Gadis Luar Biasa

Gadis Luar Biasa
Serra Memiliki Mata Dengan Pria Lain


__ADS_3

Dia menghela nafas, “Ini adalah usaha keras dalam hidupku. Aku tidak ingin dia pergi seperti ini. Selain itu, jika Grup Hanzou runtuh, jika ada sesuatu untuk mu di masa depan, kami tidak akan dapat mendukung mu.”


Mendengar, sudut bibir Farrel menyulap senyum mengejek.


Tuan Hanzou tidak memperhatikan ekspresi Farrel.


“Jika kamu diganggu, Hanzou dapat membantumu. Meskipun kamu sekarang menjadi manajer Grup HD, para pengusaha paling memperhatikan kepentingan. Tidak peduli seberapa baik Grup HD bagi mu, bagaimana mungkin ada orang lain yang lebih baik dari kerabat yang datang untuk menunjukkan ketulusan mereka?”


Mendengar ini, Farrel tidak mau mendengarkan lagi.


Dia mencibir, "Beberapa kerabat benar-benar tidak sebaik orang luar, setidaknya orang luar tidak ingin menguras nilaimu."


Tuan Hanzou berkata dengan tidak senang: "Rel, bagaimana kamu berbicara?"


Farrel mencibir, “Kakek, jangan katakan betapa baiknya dirimu. Menurut pendapat ku, kamu adalah penjahat yang lebih memalukan daripada Hongy.”


Wajah Tuan Hanzou kaku.


"Hongy jujur ​​​​dan tak tahu malu, dan kamu, di hadapan semua jenis kebaikan untukku, tetapi di belakang kamu ingin menggunakanku dengan berbagai cara."

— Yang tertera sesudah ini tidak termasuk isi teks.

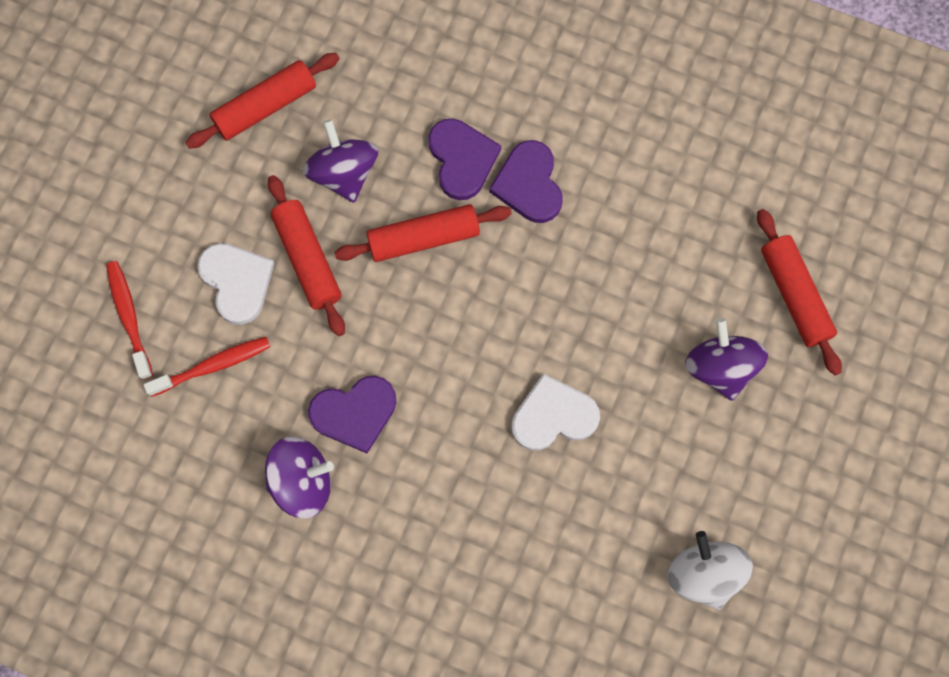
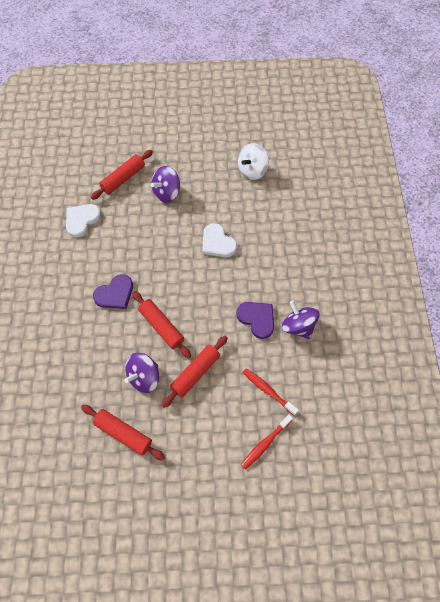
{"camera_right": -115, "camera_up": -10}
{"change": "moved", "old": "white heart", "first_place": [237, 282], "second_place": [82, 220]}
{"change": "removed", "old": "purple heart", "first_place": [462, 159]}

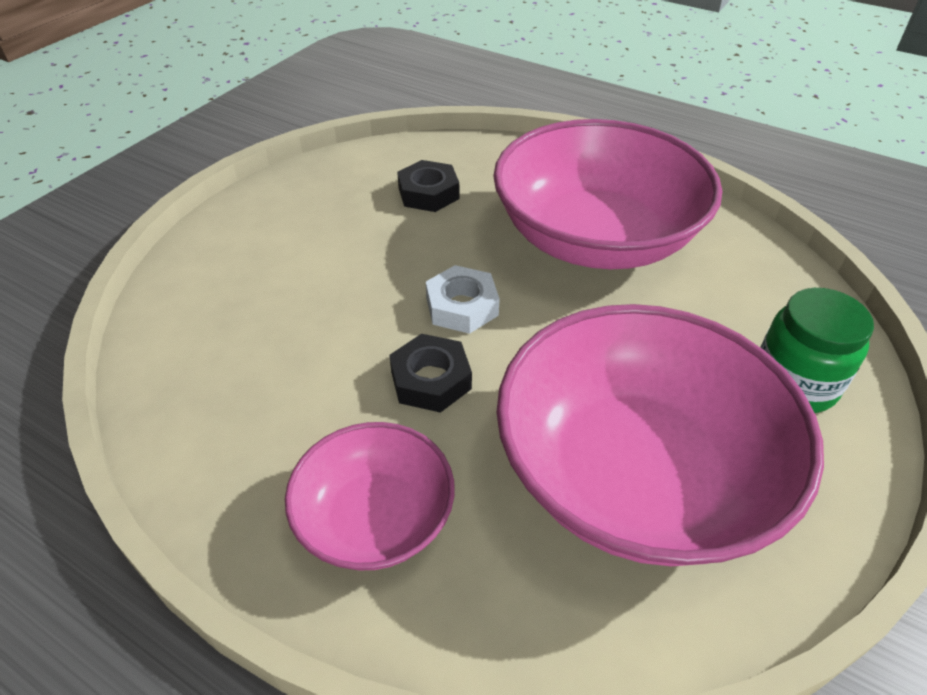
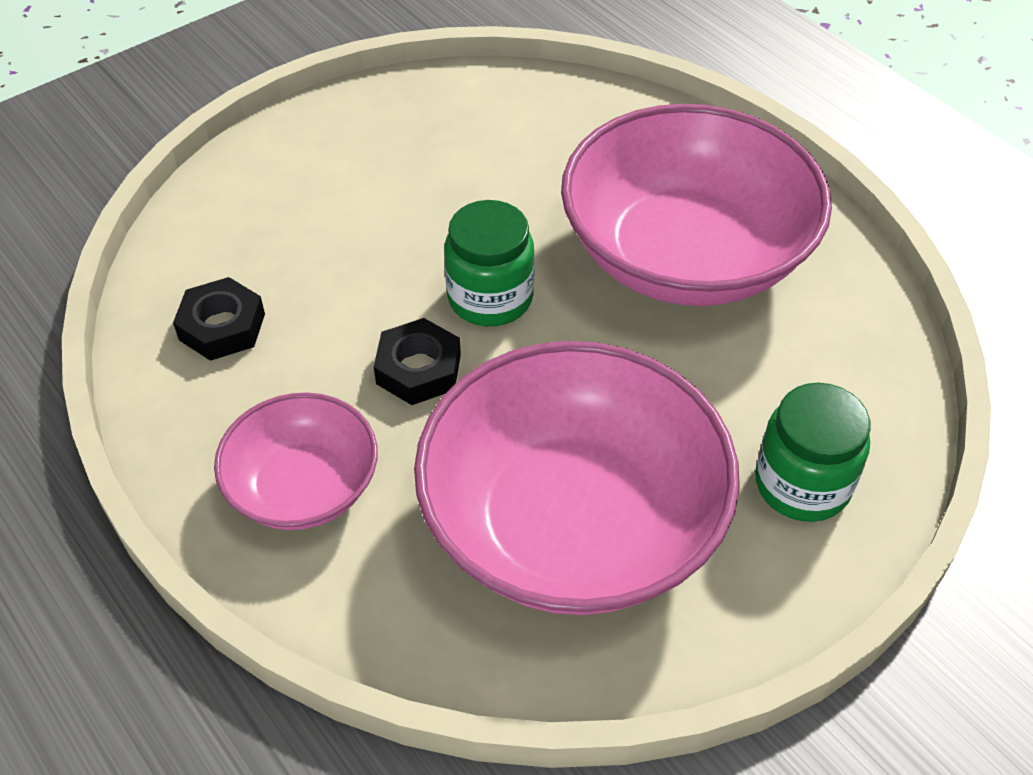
{"camera_right": 20, "camera_up": 5}
{"change": "moved", "old": "black nut", "first_place": [428, 193], "second_place": [222, 327]}
{"change": "replaced", "old": "white nut", "new": "green jar", "first_place": [462, 306], "second_place": [490, 298]}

Setelah mendengarkan kata-kata Farrel, wajah tua Tuan Hanzou menjadi sangat gelap.


Dia menekan amarah di hatinya, "Kamu adalah cucu kandungku, bagaimana aku bisa memperlakukanmu seperti ini, Rel, apakah kamu salah paham tentang sesuatu?"

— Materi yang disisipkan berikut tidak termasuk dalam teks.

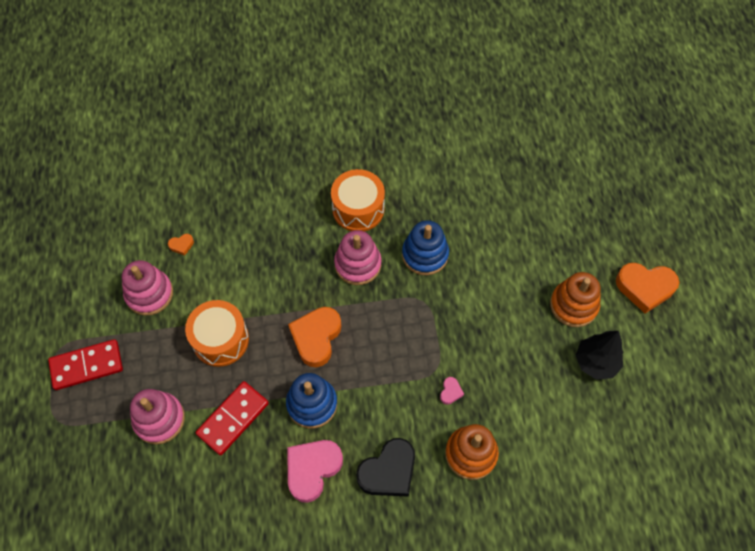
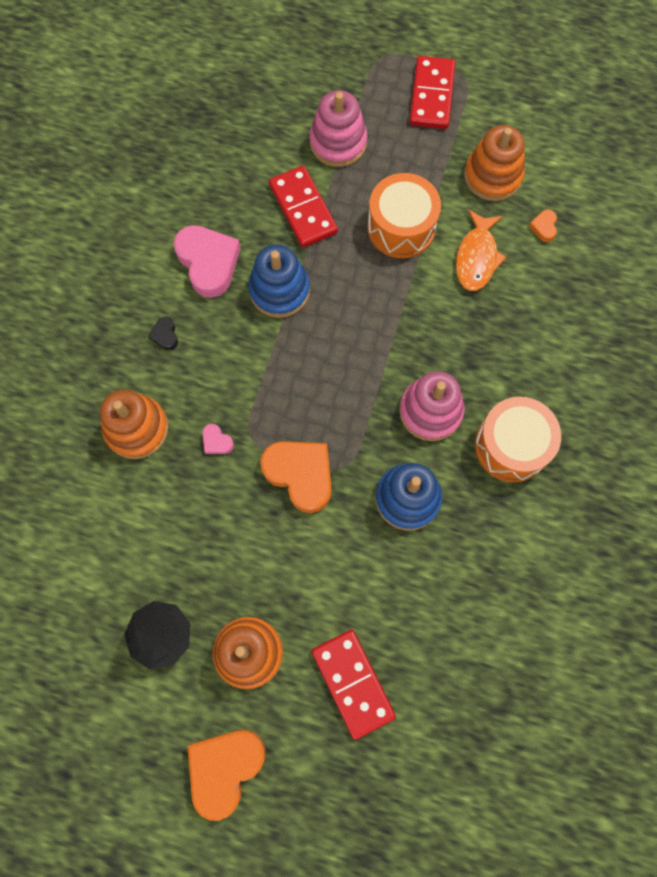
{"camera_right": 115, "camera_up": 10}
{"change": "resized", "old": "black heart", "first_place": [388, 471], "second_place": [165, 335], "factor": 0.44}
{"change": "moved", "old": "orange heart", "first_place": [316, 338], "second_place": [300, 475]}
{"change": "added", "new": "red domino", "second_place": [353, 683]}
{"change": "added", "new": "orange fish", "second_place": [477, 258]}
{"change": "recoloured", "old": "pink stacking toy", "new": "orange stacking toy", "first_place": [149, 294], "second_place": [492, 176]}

Ekspresi Farrel dingin: “Enam bulan yang lalu, kamu ingin aku bekerja di perusahaan dan menjadi sapi dan kuda. Kali ini, kamu ingin aku membantu mu menemukan kerja sama. Apakah ada hal yang begitu baik di dunia ini?”


Tuan Hanzou berkata dengan sungguh-sungguh: "Aku adalah kakekmu, kamu adalah keluarga Hanzou, dan kamu memiliki kewajiban ini!"


Serra mencibir, "Kamu dan Kak Farrel telah memutuskan hubungan, bagaimana bisa keluarga Hanzou?"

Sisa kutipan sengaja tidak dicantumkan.